Twelve Minutes does fall into some of those point-and-click tropes though, such as quite strictly forcing you to play by its rules. It can surprise you with how flexible it is in adapting to your creativity at times, but at other times you feel like you could solve the story instantly if you were just able to perform a certain action. That would break the fun of it, of course, but it does ruin the immersiveness a bit when you can't act on logical thinking as you would like to.

You'll have noted that we're barely touching upon the actual story in this review, and that's because anything we say after the initial few minutes is basically a spoiler. You can rest assured that the narrative remains largely engaging throughout, although it can get a little bit convoluted towards the end, especially when referring to characters who have never been seen or heard from. In terms of the length, it took us six hours to reach an ending, but that isn't the end of the game if you don't want it to be, depending on whether you want to explore other possibilities (you will!).

Twelve Minutes Review - Screenshot 2 of 3

As for the Hollywood cast in James McAvoy, Daisy Ridley and Willem Dafoe, they all do a good job of playing their respective characters, and despite their recognisable voices, it never feels like they're just performing leisurely celebrity cameos for any old game. Did Twelve Minutes need them in order to craft an immersive story? Probably not, but there's no doubt they put in a committed performance to help elevate the experience.

As an FYI, it should be noted that Twelve Minutes is very much an adults-only game, and can deal with mature themes and brutal violence (which can be more extreme depending on how you play). There's no kind of in-game content warning about this, but it does have a PEGI rating of 18 in the UK, and an ESRB rating of M for Mature in North America.
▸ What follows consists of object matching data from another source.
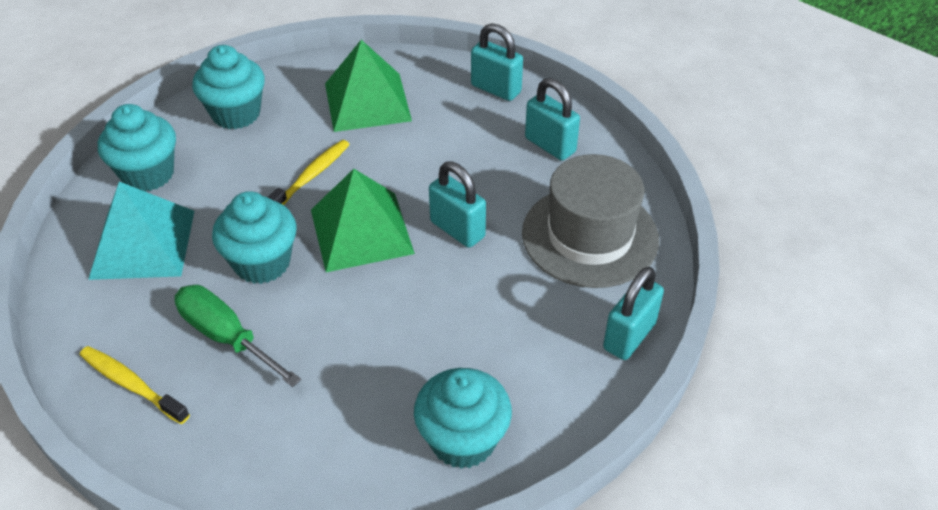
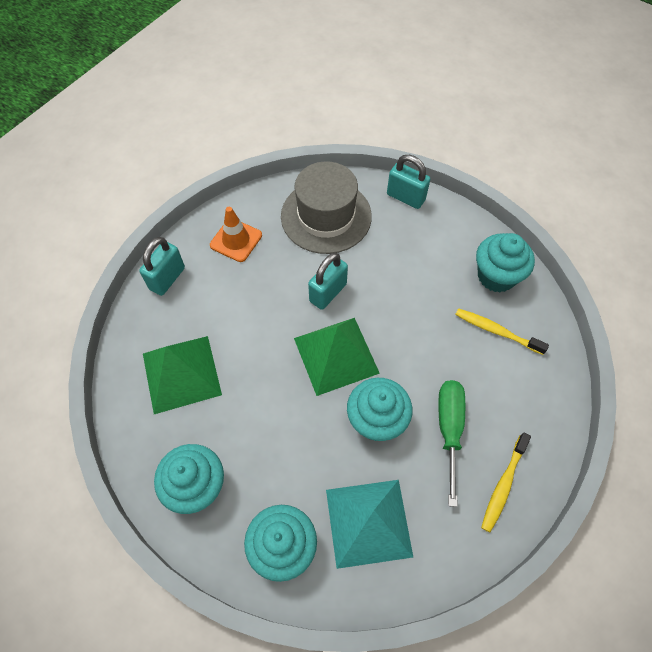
camera: 95 degrees left, 15 degrees up
green screwdriver [175,285,301,387] -> green screwdriver turned 150 degrees clockwise [438,380,465,507]
yellow toothbrush [268,140,350,205] -> yellow toothbrush moved to [455,308,549,355]
turquoise padlock [525,78,580,161] -> orange traffic cone [210,207,262,262]

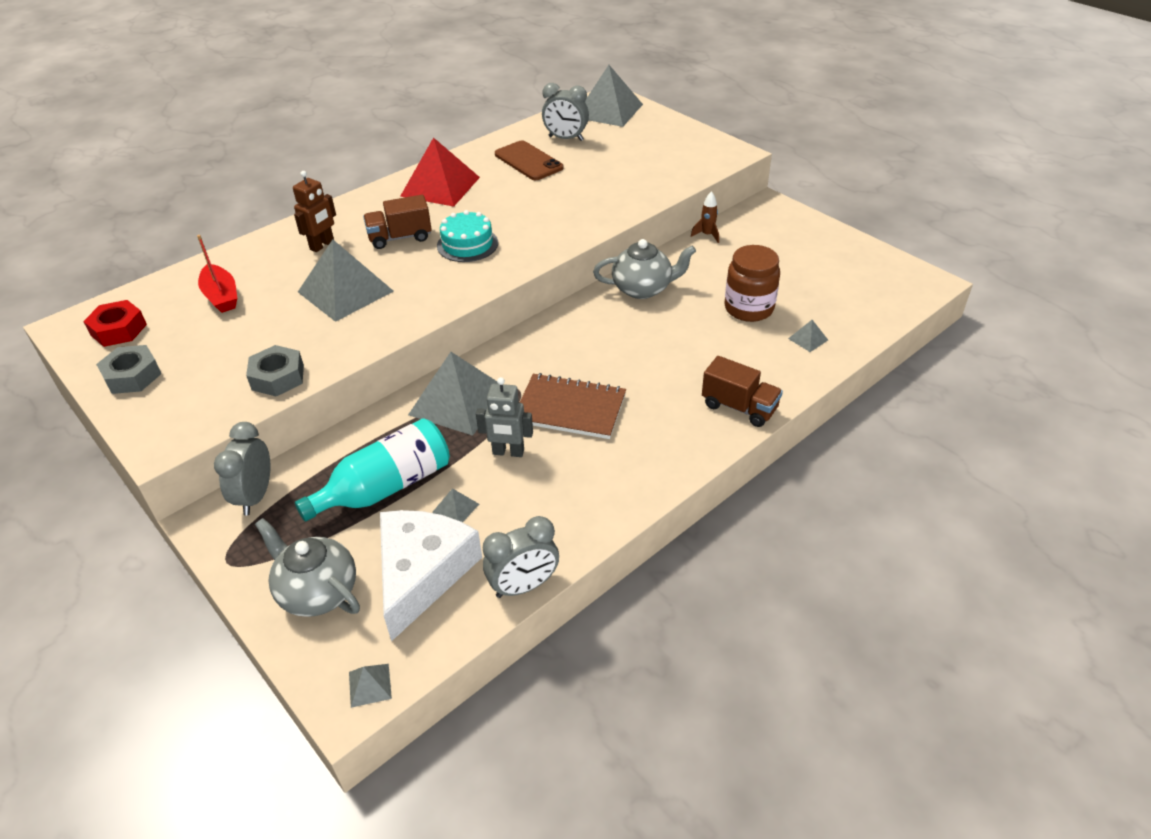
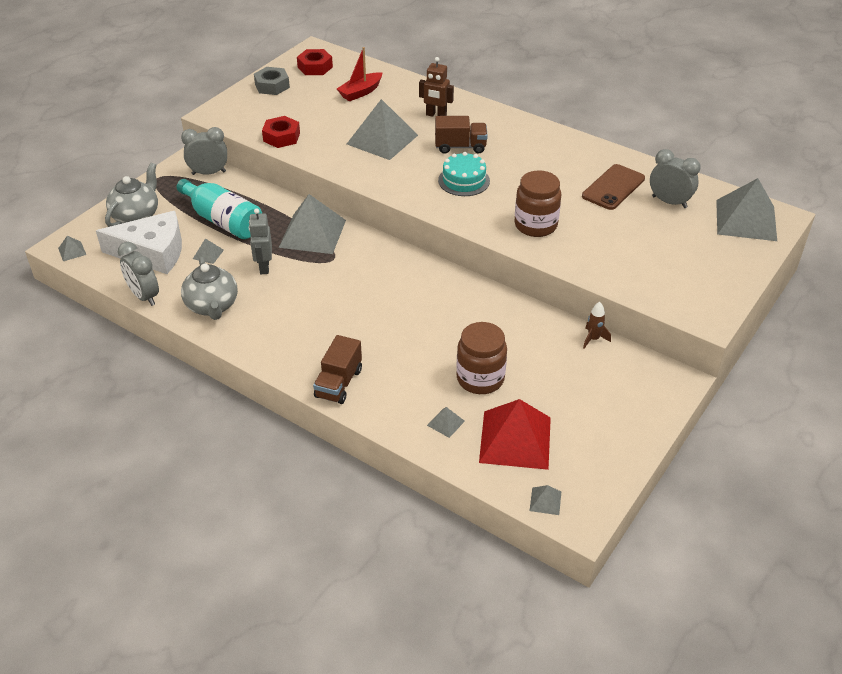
camera: 75 degrees right, 0 degrees up
grey nut [246,345,304,397] -> red nut [262,116,300,148]
brown truck [363,195,432,249] -> brown truck turned 120 degrees clockwise [435,116,488,154]
red pyramid [400,137,480,207] -> red pyramid moved to [479,399,551,470]
brown notebook [520,373,626,439] -> none
grey clock [542,83,589,141] -> grey clock turned 120 degrees clockwise [650,149,701,208]
grey teapot [593,239,696,299] -> grey teapot moved to [181,257,238,320]
none -> brown jar [514,170,561,237]
none -> grey pyramid [530,485,561,515]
All in all, Twelve Minutes is definitely worth a download with Xbox Game Pass if you're even the least bit interested in the premise, as both its story and gameplay combine to create a memorable thriller. There are a couple of downsides if you look for them, and the replayability factor will be pretty low after you've discovered everything, but we think you'll really enjoy your main playthrough regardless, even if you're not the biggest fan of point-and-click games.